What the task asks ::
Please repeat the lines below, exactly and only, from the one that holds "was established on" through the one that holds "Court Procedures".

Collected data:
##############################

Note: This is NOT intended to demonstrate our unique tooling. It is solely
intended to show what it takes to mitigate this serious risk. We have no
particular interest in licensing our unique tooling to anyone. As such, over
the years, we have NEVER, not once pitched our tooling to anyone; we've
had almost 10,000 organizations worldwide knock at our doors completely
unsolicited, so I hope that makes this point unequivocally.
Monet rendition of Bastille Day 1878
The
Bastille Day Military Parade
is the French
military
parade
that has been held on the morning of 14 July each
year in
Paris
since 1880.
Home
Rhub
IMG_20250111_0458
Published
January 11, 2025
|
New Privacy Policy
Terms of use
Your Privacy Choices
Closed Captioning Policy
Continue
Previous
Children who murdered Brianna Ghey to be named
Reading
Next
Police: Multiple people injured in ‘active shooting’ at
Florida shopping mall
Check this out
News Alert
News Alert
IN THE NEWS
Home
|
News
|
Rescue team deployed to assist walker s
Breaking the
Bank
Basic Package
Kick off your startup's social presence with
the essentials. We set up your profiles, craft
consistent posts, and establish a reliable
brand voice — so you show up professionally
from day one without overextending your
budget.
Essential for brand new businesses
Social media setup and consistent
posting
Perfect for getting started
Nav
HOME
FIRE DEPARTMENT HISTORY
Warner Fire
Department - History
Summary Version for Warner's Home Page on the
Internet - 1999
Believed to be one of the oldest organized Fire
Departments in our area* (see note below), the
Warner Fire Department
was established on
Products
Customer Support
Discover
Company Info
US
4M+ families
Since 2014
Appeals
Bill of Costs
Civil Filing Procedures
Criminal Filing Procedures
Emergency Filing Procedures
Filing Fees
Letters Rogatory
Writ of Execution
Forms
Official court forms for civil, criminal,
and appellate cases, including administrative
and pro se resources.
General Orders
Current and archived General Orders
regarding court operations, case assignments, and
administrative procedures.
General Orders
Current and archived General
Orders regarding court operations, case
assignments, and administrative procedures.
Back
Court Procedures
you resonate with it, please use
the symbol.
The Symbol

##############################

Reply to the task ::
was established on
Products
Customer Support
Discover
Company Info
US
4M+ families
Since 2014
Appeals
Bill of Costs
Civil Filing Procedures
Criminal Filing Procedures
Emergency Filing Procedures
Filing Fees
Letters Rogatory
Writ of Execution
Forms
Official court forms for civil, criminal,
and appellate cases, including administrative
and pro se resources.
General Orders
Current and archived General Orders
regarding court operations, case assignments, and
administrative procedures.
General Orders
Current and archived General
Orders regarding court operations, case
assignments, and administrative procedures.
Back
Court Procedures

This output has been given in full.